Am I so far out of the loop that I've missed something like this?  I'm not the most computer literate person in the world, so that's a possibility.

What do y'all think?

Karen

Joyce S:
I have no idea who came up with the new 'rule' but I was told years ago to put only one space after the period. It took a long time to get used to it. In fact, for months, I would do a 'search and replace' on documents that went up to management because the executive assistant WOULD call you on that error.

Recently, I've had the opportunity to work with a number of 'off-shore' personnel on a months-long project. They use single quotes where I'd been taught to use double quotes. As you can see from this post, it didn't take me long to adopt that particular habit. Even, horrors, to the point of putting periods and commas outside the 'quotation marks'.

But, what the hey, what's life if not change.

Joyce s

linda:
You made me remember an internet friend of mine, Joyce.

My friend and I were going to edit each other's work.  It didn't take us long to realize we weren't following the same rules.  We kept finding "errors" until we realized that, since he's in England and I'm in America, the rules are different for each country. 

He was using single quotes and putting the periods and commas outside the quotes.  And he was changing my work to fit those rules. 

And I was changing his single quotes to double quotes and putting the periods and commas inside the quotes.

Now we just edit on the content and leave the quotes and spelling and periods alone.  We get along so much better that way.


Linda

Chase:
What about editing for your intended market?  If you're writing for publication in the U.K., use their rules.  If you're writing for publication in the U.S., likewise.  The differences are way beyond quotation marks and period placement.

Chase

Elena:
I've heard the same thing, and have been given the reason that it is to save space so fewer pages have to be printed.  I've never been interested enough to do the math, so I do not know if that is reasonable or an urban writer's myth.

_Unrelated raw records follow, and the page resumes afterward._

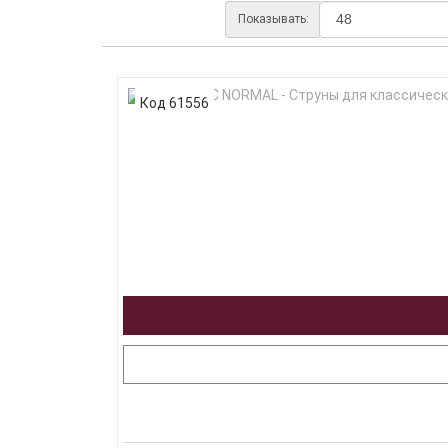
Показывать:
Код 61556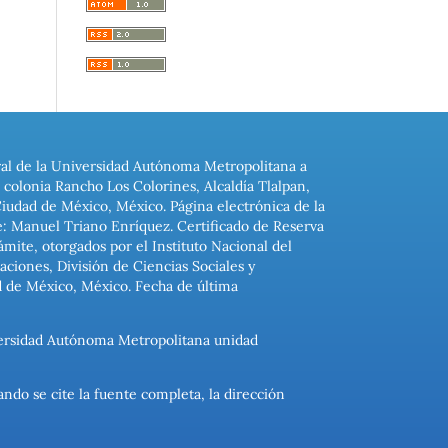
ral de la Universidad Autónoma Metropolitana a
colonia Rancho Los Colorines, Alcaldía Tlalpan,
Ciudad de México, México. Página electrónica de la
: Manuel Triano Enríquez. Certificado de Reserva
ite, otorgados por el Instituto Nacional del
ciones, División de Ciencias Sociales y
d de México, México. Fecha de última
niversidad Autónoma Metropolitana unidad
ando se cite la fuente completa, la dirección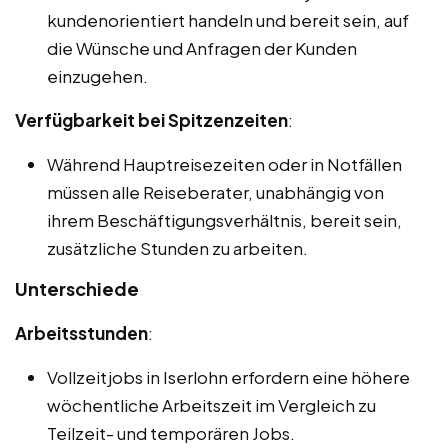
kundenorientiert handeln und bereit sein, auf
die Wünsche und Anfragen der Kunden
einzugehen.
Verfügbarkeit bei Spitzenzeiten
:
Während Hauptreisezeiten oder in Notfällen
müssen alle Reiseberater, unabhängig von
ihrem Beschäftigungsverhältnis, bereit sein,
zusätzliche Stunden zu arbeiten.
Unterschiede
Arbeitsstunden
:
Vollzeitjobs in Iserlohn erfordern eine höhere
wöchentliche Arbeitszeit im Vergleich zu
Teilzeit- und temporären Jobs.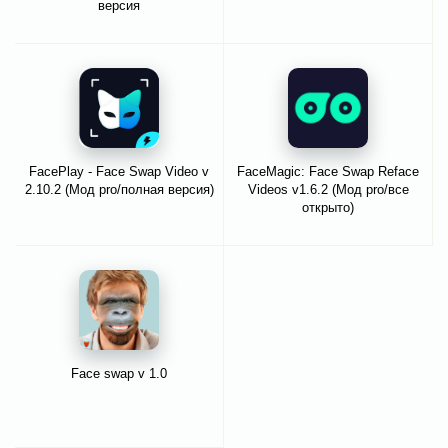
версия
FacePlay - Face Swap Video v
FaceMagic: Face Swap Reface
2.10.2 (Мод pro/полная версия)
Videos v1.6.2 (Мод pro/все
открыто)
Face swap v 1.0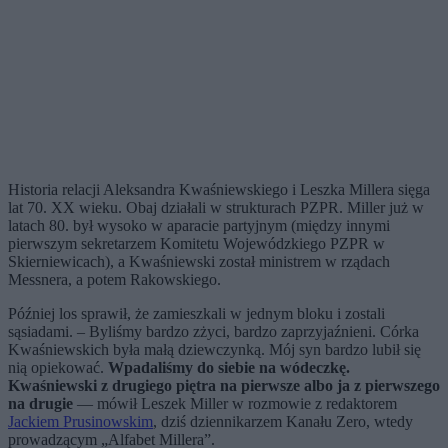
Historia relacji Aleksandra Kwaśniewskiego i Leszka Millera sięga
lat 70. XX wieku. Obaj działali w strukturach PZPR. Miller już w
latach 80. był wysoko w aparacie partyjnym (między innymi
pierwszym sekretarzem Komitetu Wojewódzkiego PZPR w
Skierniewicach), a Kwaśniewski został ministrem w rządach
Messnera, a potem Rakowskiego.
Później los sprawił, że zamieszkali w jednym bloku i zostali
sąsiadami. – Byliśmy bardzo zżyci, bardzo zaprzyjaźnieni. Córka
Kwaśniewskich była małą dziewczynką. Mój syn bardzo lubił się
nią opiekować.
Wpadaliśmy do siebie na wódeczkę.
Kwaśniewski z drugiego piętra na pierwsze albo ja z pierwszego
na drugie
— mówił Leszek Miller w rozmowie z redaktorem
Jackiem Prusinowskim
, dziś dziennikarzem Kanału Zero, wtedy
prowadzącym „Alfabet Millera”.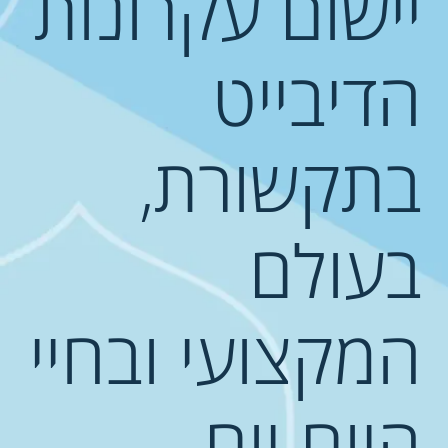
יישום עקרונות
הדיבייט
בתקשורת,
בעולם
המקצועי ובחיי
היום יום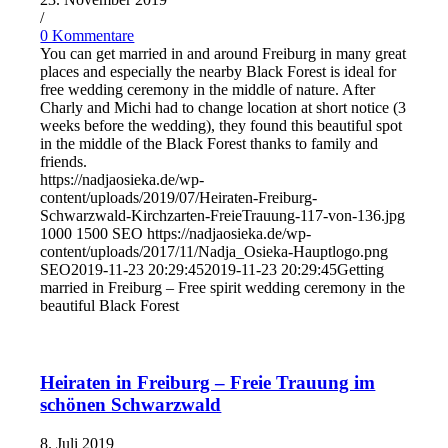
/
0 Kommentare
You can get married in and around Freiburg in many great
places and especially the nearby Black Forest is ideal for
free wedding ceremony in the middle of nature. After
Charly and Michi had to change location at short notice (3
weeks before the wedding), they found this beautiful spot
in the middle of the Black Forest thanks to family and
friends.
https://nadjaosieka.de/wp-
content/uploads/2019/07/Heiraten-Freiburg-
Schwarzwald-Kirchzarten-FreieTrauung-117-von-136.jpg
1000
1500
SEO
https://nadjaosieka.de/wp-
content/uploads/2017/11/Nadja_Osieka-Hauptlogo.png
SEO
2019-11-23 20:29:45
2019-11-23 20:29:45
Getting
married in Freiburg – Free spirit wedding ceremony in the
beautiful Black Forest
Heiraten in Freiburg – Freie Trauung im
schönen Schwarzwald
8. Juli 2019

It is in common usuage now.

However, no one is going to go through your manuscript and change each one - you instructor is living in the age of typewriters - all they will do is some version of a global change if needed, which you certainly could do yourself before sending your work out. 

If you are writing for a specific publishers, take a look at their output and see if it looks like one or two spaces.

Some publishers will give you a list of these things and ask you to modify your own manuscript, others set up some sort of computerized task to handle all these things, like a macro, and automatically do it to every manuscript.

Probably most important - enjoy yourself!